Marge Truman (Matilda Lawler)

IT: Welcome to Derry - Season 1, Episode 4 "The Great Swirling Apparatus of Our Planet's Function"

Lawler deserves enormous credit for committing fully to one of television’s most disturbing sequences. But what’s more interesting is what Muschietti reveals about Marge’s arc: the trauma has a “centering effect,” forcing her to recognize where she truly belongs—with Lilly and the “Losers,” not with the Patty Cakes who were using her. The eye horror becomes a grotesque rite of passage.

General Francis Shaw (James Remar) and Rose (Kimberly Norris Guerrero)

IT: Welcome to Derry - Season 1, Episode 4 "The Great Swirling Apparatus of Our Planet's Function" 
General Francis Shaw (James Remar) and Rose (Kimberly Norris Guerrero)

Their shared history from the 1908 flashback continues to add depth to the present-day conflict. Shaw represents the dangerous American impulse to weaponize anything—even cosmic evil—in service of military supremacy. Rose carries the burden of indigenous knowledge that could save everyone, if only anyone would listen. Their dynamic encapsulates the episode’s central theme: those with truth are rarely believed by those with power.

The Technical Mastery

Credit where it’s due: the practical effects work throughout this episode is stunning. The decision to use prosthetics and physical props for Marge’s transformation rather than relying solely on CGI gives the sequence a tactile horror that digital effects often lack. The wires extending from Lawler’s prosthetic eyes apparently kept falling off during filming, creating genuine chaos that somehow made it into the final product’s manic energy.

IT: Welcome to Derry - Season 1, Episode 4 "The Great Swirling Apparatus of Our Planet's Function"

The sequence in Taniel’s mind walks a tightrope between “bonkers cosmic mythology” and genuinely terrifying. Yes, there are moments that border on the absurd—priests growing extra limbs, demon babies with spears, swirling blue vortexes. But writer Helen Shang anchors these visions in Hallorann’s present-tense experience, making us feel his violation and exhaustion rather than treating the revelations as mere exposition dump.

Final Thoughts

“The Great Swirling Apparatus of Our Planet’s Function” represents Welcome to Derry firing on all cylinders. It balances visceral horror with mythological expansion, character development with thematic depth. Not every element works perfectly—some might find the origin sequence too CGI-heavy, others might question the pacing choices—but the episode succeeds in what matters most: it advances the story meaningfully while delivering genuine scares and uncomfortable truths.

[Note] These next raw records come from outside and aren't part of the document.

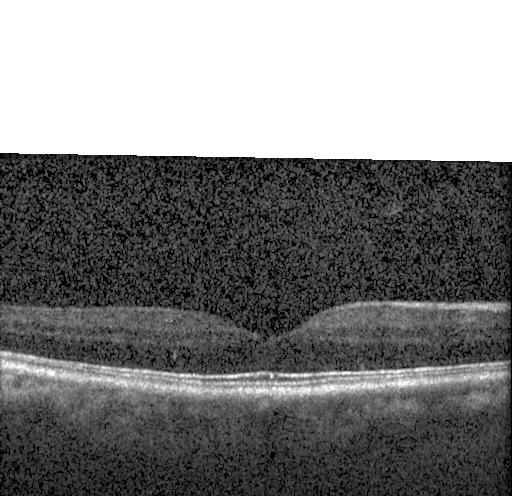
Macular OCT: no evidence of choroidal neovascularization, diabetic macular edema, or drusen.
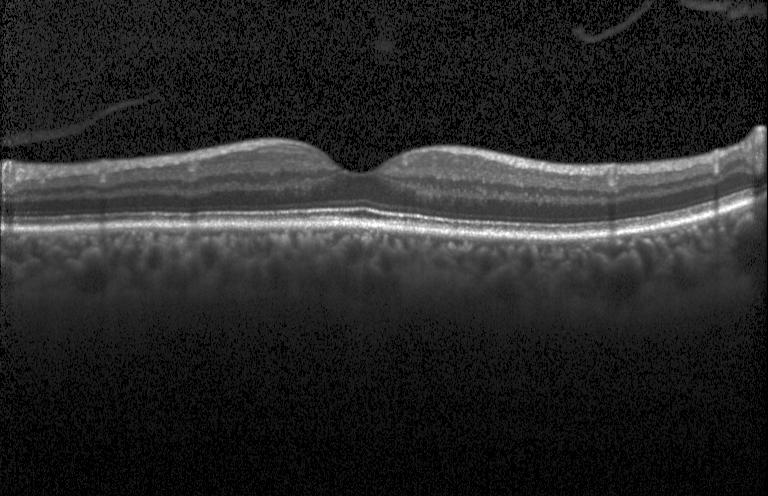

Retinal OCT B-scan. Macular OCT: neither choroidal neovascularization, diabetic macular edema, nor drusen.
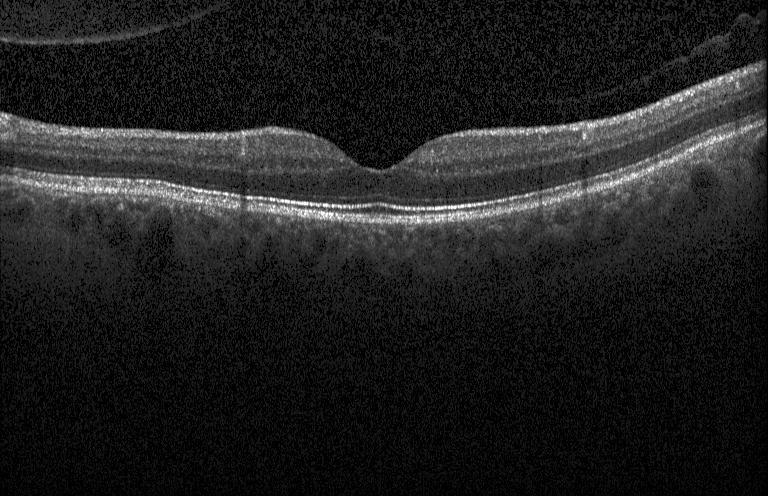
OCT line scan · fovea-centered · SD-OCT · Heidelberg Spectralis OCT system. Finding: no choroidal neovascularization, no diabetic macular edema, and no drusen.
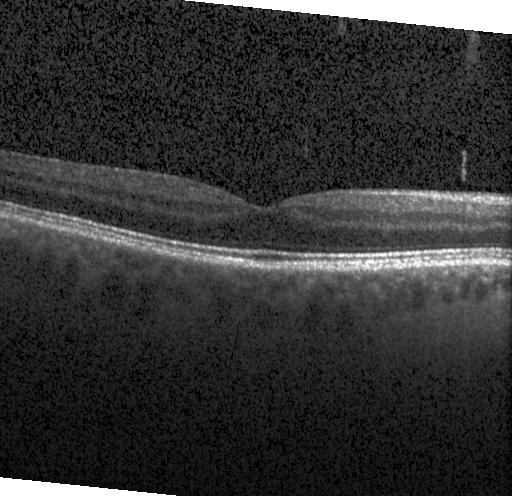

OCT finding: neither choroidal neovascularization, diabetic macular edema, nor drusen.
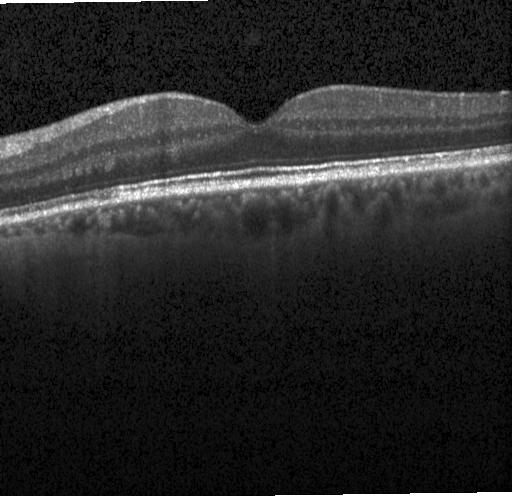

Instrument: Heidelberg Spectralis · retinal OCT cross-section · macular scan · spectral-domain optical coherence tomography. Impression: no choroidal neovascularization, no diabetic macular edema, and no drusen.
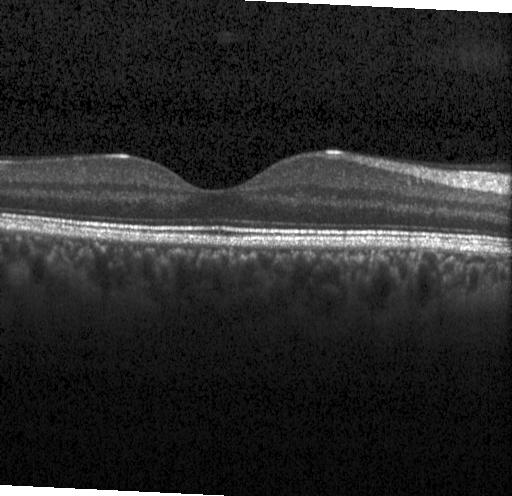 Heidelberg Spectralis OCT system; retinal OCT cross-section; spectral-domain OCT.
Diagnosis: neither choroidal neovascularization, diabetic macular edema, nor drusen.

IT: Welcome to Derry - Season 1, Episode 4 "The Great Swirling Apparatus of Our Planet's Function"

This is horror that understands its medium and its moment. In an era where we’re increasingly aware of how authority figures dismiss inconvenient truths, how indigenous knowledge is devalued, how mental health stigma silences victims, and how the vulnerable are blamed for their own victimization, Welcome to Derry uses Pennywise as a metaphor for all the monsters we refuse to acknowledge.

Because the scariest thing in Derry isn’t the ancient evil that fell from the stars. It’s the evil we choose not to see, even when it’s staring us right in the face.